Para tentar conter os preços do petróleo, os Estados Unidos passaram a liberar cerca de 1 milhão de barris por dia de sua reserva estratégica. Mas ela caiu de cerca de 630 milhões no início do ano para 416 milhões de barris no final de setembro. A liberação deve acabar em novembro, pois Washington não pode esgotar completamente sua reserva por questões estratégicas e militares.
Os EUA também não conseguem aumentar rapidamente sua própria produção, calculada em aproximadamente 11 milhões de barris por dia. Eles levariam mais de dois anos para conseguir uma elevação significativa. Ao mesmo tempo, segundo Cavanha, o governo Biden proibiu a prospecção de novos poços de petróleo dentro de sua política de transição energética.
Como medida emergencial, ele anunciou a liberação de mais 10 milhões de barris da reserva estratégica logo após o anúncio da Opep+. Biden teme que preços altos na gasolina possam prejudicar o desempenho de seus aliados políticos nas eleições para o Congresso dos EUA, que ocorrerão em novembro.
A Opep, que tem uma produção aproximada de 41 milhões de barris diariamente, teria condições de ampliar rapidamente sua produção - mas parece que não é isso que vai acontecer, como a decisão de quarta deixou claro.
Para agravar a situação do petróleo, países europeus pretendem substituir o gás natural que não é mais importado da Rússia por petróleo para geração de energia elétrica.

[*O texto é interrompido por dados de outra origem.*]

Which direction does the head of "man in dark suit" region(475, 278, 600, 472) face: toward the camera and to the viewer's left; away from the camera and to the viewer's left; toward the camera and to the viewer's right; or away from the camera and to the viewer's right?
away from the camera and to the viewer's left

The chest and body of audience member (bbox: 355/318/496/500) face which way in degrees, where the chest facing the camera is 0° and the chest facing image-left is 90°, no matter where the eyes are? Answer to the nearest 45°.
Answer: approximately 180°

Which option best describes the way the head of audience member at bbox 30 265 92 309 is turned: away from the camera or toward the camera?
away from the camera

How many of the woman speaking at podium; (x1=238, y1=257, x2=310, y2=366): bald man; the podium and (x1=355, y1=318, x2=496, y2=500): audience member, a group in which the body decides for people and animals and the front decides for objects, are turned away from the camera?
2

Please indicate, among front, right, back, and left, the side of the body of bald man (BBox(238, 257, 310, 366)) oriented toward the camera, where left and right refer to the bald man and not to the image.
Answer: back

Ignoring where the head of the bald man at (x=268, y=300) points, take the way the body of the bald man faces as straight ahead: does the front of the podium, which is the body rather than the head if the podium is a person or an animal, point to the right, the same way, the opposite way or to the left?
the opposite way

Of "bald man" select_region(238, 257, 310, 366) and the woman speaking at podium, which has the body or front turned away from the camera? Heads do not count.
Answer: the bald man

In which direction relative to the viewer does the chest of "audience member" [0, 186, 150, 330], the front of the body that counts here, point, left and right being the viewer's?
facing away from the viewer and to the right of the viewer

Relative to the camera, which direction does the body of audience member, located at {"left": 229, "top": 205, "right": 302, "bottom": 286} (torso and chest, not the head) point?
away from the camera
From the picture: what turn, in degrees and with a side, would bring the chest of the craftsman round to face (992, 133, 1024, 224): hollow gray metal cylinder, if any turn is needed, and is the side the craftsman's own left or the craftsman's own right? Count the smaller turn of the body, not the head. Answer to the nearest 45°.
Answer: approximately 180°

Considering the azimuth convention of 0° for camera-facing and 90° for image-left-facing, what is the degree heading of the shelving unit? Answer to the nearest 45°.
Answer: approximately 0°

Washington e seus aliados do G7, as maiores economias do planeta, tentam então combater a alta do petróleo a curto prazo impondo um controle de preços sobre a exportação do petróleo russo. A ideia é estabelecer um preço máximo pelo qual o petróleo russo pode ser vendido - freando assim os lucros que Moscou usa para financiar a guerra. O preço do barril ficaria bem abaixo dos atuais US$ 97, mas ainda acima dos custos de produção.

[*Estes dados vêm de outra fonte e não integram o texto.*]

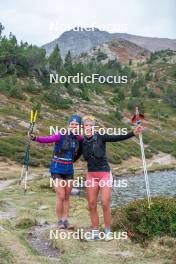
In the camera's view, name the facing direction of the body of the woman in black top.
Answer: toward the camera
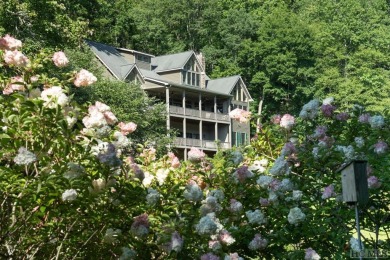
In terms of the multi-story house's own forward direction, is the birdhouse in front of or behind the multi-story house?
in front

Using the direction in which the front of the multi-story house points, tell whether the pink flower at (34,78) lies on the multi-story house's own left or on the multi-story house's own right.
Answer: on the multi-story house's own right

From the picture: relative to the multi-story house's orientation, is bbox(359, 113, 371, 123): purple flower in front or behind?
in front

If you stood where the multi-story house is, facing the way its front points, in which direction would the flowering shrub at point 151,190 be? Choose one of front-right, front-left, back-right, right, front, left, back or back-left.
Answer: front-right
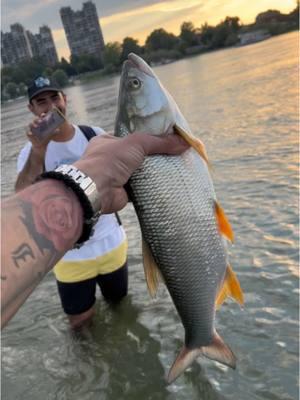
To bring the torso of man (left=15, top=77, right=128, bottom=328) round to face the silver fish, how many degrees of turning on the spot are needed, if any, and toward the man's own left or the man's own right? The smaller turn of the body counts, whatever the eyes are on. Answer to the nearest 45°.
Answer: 0° — they already face it

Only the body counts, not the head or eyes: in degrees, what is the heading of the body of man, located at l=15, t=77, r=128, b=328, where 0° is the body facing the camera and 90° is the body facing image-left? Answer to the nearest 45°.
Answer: approximately 0°
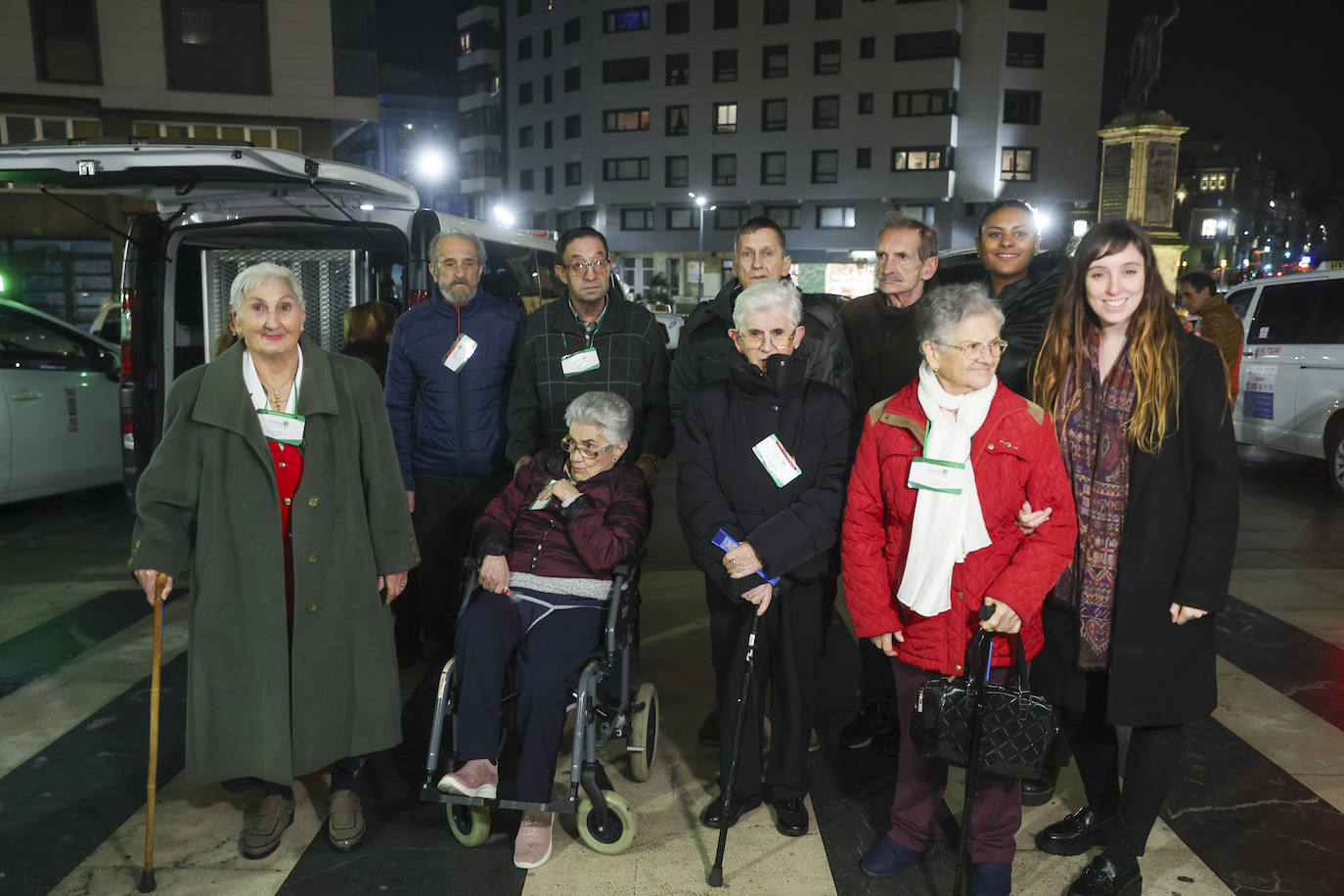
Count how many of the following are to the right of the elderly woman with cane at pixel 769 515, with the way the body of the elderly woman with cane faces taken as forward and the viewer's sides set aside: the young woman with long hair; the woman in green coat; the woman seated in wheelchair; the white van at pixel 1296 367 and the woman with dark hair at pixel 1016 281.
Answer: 2

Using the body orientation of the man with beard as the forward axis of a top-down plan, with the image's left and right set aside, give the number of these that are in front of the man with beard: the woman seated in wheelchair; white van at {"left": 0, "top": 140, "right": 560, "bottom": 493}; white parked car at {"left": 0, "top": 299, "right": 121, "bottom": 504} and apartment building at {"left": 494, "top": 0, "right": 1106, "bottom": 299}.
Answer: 1

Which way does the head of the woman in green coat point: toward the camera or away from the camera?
toward the camera

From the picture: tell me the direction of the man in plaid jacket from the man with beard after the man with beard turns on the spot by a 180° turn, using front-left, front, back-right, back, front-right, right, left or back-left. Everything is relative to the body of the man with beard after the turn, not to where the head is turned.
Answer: back-right

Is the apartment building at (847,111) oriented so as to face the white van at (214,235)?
yes

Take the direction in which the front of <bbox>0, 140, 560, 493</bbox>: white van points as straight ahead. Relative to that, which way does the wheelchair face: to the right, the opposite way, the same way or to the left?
the opposite way

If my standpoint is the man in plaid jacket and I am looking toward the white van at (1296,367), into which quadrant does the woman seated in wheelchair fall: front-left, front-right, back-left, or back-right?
back-right

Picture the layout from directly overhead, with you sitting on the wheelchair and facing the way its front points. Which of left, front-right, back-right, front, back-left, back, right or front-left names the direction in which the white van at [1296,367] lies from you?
back

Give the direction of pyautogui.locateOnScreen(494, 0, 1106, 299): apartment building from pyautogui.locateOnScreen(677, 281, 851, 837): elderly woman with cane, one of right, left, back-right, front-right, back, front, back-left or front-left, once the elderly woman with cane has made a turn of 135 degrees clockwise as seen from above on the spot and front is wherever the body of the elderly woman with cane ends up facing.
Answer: front-right

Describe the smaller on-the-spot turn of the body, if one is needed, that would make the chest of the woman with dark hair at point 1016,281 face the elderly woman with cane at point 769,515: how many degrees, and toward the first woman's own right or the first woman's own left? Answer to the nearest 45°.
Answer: approximately 45° to the first woman's own right

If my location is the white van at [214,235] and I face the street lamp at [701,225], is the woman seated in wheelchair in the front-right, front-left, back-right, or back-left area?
back-right

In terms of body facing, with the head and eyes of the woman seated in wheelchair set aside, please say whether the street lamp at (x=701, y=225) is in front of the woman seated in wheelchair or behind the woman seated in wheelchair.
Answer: behind

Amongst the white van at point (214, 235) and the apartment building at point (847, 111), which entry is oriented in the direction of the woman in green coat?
the apartment building

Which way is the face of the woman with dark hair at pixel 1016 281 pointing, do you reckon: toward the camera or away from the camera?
toward the camera

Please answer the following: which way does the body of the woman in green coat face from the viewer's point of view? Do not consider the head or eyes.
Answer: toward the camera
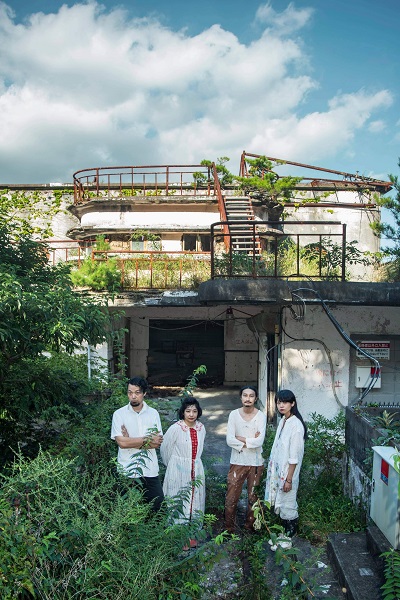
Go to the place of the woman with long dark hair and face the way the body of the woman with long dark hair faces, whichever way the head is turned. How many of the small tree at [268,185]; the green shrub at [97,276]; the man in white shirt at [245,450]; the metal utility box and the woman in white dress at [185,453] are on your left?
1

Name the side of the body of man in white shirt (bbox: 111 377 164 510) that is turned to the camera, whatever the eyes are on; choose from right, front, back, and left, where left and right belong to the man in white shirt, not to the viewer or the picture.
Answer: front

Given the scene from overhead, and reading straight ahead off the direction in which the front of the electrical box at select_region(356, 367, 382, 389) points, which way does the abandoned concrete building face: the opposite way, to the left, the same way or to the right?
the same way

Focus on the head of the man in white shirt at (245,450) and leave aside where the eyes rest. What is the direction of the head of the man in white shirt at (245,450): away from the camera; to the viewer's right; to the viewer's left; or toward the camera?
toward the camera

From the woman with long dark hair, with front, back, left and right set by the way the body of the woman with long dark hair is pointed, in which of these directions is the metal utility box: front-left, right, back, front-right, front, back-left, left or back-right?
left

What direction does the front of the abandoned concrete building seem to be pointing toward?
toward the camera

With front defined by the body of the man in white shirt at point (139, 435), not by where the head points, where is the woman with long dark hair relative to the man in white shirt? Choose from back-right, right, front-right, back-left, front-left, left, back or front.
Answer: left

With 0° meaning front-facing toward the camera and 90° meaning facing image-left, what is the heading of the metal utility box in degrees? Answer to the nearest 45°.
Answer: approximately 45°

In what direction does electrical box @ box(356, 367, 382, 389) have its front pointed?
toward the camera

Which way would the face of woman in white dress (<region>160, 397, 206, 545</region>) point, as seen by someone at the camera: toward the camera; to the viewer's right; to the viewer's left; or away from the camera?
toward the camera

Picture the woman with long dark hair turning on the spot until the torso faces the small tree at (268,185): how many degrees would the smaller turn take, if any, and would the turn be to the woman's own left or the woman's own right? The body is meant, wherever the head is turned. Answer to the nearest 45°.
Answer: approximately 135° to the woman's own right

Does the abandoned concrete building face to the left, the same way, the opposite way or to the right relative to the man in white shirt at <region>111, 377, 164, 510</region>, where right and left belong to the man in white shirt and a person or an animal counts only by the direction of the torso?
the same way

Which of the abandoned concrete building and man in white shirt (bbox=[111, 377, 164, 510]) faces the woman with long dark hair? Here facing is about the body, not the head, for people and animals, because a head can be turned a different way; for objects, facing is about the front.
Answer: the abandoned concrete building

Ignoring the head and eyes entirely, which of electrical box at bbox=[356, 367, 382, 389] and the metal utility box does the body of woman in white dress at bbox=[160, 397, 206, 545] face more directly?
the metal utility box

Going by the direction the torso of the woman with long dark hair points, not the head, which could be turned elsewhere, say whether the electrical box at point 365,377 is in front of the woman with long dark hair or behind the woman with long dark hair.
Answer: behind

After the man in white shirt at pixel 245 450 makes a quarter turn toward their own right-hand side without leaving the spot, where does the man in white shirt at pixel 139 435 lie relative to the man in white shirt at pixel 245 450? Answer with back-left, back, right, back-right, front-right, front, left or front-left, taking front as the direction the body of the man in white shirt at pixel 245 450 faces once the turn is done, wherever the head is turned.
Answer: front-left

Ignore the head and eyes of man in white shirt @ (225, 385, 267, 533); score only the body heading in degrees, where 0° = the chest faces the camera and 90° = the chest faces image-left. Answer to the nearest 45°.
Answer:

Mas isso é de difícil implementação. Países compradores teriam que aceitar fazer parte desse tipo de cartel. Para forçá-los, EUA e União Europeia (UE) tentarão impor restrições a companhias de seguros marítimos, cuja atuação permite o transporte naval de mercadorias. Mas, mesmo dentro da União Europeia, essa medida é polêmica e tem enfrentado resistência - da Itália, por exemplo.

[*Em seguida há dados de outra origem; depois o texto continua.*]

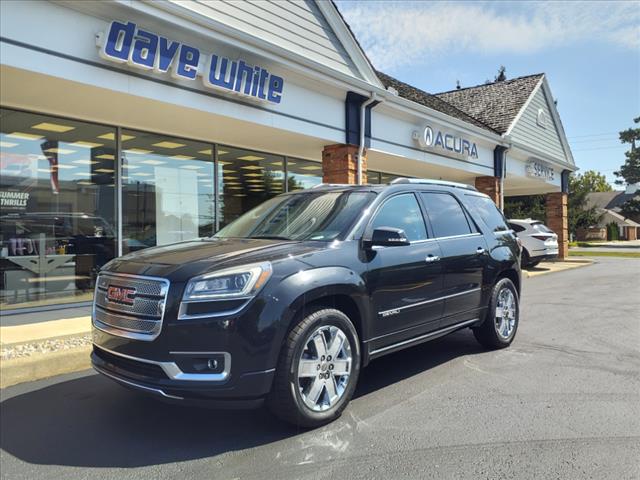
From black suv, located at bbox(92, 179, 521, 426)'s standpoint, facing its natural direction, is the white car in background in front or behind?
behind

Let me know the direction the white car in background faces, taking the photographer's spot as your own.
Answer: facing away from the viewer and to the left of the viewer

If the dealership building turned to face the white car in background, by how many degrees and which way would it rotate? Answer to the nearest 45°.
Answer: approximately 90° to its left

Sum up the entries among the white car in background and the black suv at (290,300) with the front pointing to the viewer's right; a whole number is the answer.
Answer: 0

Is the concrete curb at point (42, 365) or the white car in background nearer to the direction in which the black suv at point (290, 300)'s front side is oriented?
the concrete curb

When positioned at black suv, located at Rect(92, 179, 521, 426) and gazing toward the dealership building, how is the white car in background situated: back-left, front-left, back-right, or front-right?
front-right

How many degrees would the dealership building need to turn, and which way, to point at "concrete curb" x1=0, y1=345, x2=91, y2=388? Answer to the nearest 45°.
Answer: approximately 45° to its right

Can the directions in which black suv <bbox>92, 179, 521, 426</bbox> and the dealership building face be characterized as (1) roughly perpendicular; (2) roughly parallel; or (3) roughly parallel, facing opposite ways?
roughly perpendicular

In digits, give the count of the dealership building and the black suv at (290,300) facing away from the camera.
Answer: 0

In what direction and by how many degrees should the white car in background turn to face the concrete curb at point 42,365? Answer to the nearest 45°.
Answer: approximately 135° to its left

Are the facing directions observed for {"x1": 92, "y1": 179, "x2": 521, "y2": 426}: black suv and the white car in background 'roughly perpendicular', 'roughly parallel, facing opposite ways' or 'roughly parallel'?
roughly perpendicular

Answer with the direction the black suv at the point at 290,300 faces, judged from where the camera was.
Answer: facing the viewer and to the left of the viewer

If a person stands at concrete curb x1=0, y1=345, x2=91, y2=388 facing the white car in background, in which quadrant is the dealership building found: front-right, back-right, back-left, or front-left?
front-left
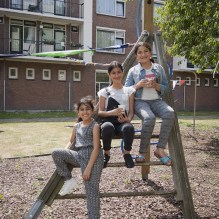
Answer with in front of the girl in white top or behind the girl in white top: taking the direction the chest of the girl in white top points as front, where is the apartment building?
behind

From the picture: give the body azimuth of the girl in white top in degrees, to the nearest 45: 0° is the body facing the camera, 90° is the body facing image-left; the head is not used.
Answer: approximately 0°
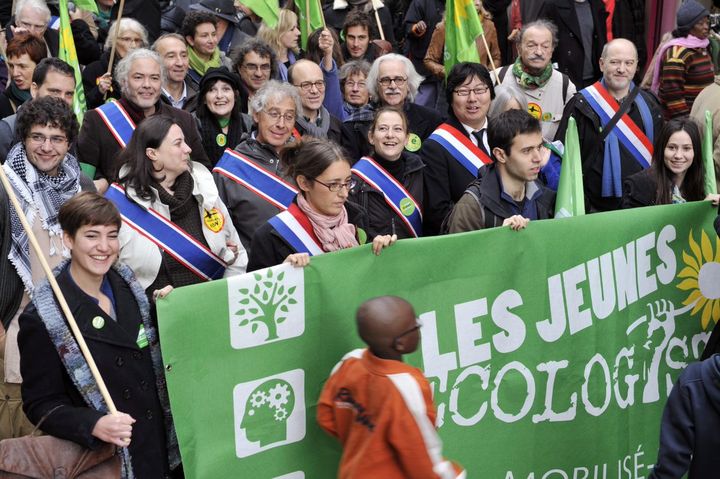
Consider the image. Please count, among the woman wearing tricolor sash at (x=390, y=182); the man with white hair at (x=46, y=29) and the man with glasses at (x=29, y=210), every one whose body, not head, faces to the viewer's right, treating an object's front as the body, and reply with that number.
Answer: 0

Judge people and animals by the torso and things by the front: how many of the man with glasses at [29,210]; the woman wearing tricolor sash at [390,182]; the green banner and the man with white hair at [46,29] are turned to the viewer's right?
0

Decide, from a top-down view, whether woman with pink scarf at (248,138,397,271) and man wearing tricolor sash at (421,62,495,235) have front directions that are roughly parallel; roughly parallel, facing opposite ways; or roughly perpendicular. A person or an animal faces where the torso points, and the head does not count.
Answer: roughly parallel

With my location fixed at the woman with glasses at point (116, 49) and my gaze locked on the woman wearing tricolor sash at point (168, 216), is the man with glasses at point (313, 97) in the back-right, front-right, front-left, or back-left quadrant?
front-left

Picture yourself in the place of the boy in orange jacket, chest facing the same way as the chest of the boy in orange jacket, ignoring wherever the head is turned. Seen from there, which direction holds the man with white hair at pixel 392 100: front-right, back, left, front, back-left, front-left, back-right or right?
front-left

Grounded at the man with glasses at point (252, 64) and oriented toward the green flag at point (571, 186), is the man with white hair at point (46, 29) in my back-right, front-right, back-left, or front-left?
back-right

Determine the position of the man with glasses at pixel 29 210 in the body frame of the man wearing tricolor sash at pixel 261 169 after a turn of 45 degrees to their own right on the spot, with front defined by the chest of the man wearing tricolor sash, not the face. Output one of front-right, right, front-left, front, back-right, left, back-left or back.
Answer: front-right

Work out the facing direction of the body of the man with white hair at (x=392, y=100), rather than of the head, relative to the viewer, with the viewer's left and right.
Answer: facing the viewer

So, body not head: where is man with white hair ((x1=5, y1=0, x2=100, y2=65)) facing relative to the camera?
toward the camera

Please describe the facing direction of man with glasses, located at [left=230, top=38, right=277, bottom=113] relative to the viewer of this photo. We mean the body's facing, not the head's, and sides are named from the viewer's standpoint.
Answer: facing the viewer and to the right of the viewer

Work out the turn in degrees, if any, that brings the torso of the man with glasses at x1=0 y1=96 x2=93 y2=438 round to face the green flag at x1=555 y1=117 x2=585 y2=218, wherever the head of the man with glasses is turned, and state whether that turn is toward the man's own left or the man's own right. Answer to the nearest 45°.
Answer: approximately 90° to the man's own left

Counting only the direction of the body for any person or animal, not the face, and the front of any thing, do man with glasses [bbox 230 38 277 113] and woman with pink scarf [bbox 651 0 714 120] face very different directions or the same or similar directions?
same or similar directions

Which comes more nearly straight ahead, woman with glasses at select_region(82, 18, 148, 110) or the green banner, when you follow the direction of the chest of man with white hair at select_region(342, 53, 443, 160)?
the green banner

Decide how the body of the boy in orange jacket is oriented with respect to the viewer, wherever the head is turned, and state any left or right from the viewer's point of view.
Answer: facing away from the viewer and to the right of the viewer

Em teoria, se o congelamento de preços der certo, a Rússia vai perder dezenas de bilhões de dólares anualmente. Porém, outra corrente de analistas diz que a medida pode tornar a logística do petróleo mais cara e fazer o preço voltar a subir. Além disso, Biden e seus aliados vão ter que contar com a diplomacia para convencer países fora da União Europeia a aderir à medida.
Um dos principais países opositores é a China, que diz que o petróleo é um item importante demais para ser submetido a controle de preços.
A tentativa dos EUA e da UE de congelar preços pode ser ainda um dos fatores que motivaram a Opep a apoiar a Rússia ao diminuir a produção de petróleo.
Mas o presidente Biden pode acabar vencendo a queda de braço se uma queda global da economia se configurar e a demanda por petróleo cair.
A longo prazo, ele parece apostar na transição da energia fóssil para a energia limpa e os EUA pretendem colocar ao menos US$ 600 bilhões no setor. Mas isso não só não ocorre de uma hora para outra, como vai depender da capacidade dos EUA adquirirem terras raras, tipos de minérios que praticamente só são produzidos na China por gerarem elevados graus de poluição em sua extração. Eles são a base para as tecnologias verdes.
Assim, a impressão que fica sobre a medida da Opep+ de reduzir a produção de petróleo é que o Kremlin parece buscar uma parceria com a Arábia Saudita na área energética. Se isso acontecer, será difícil para Washington impor mais sanções à Rússia.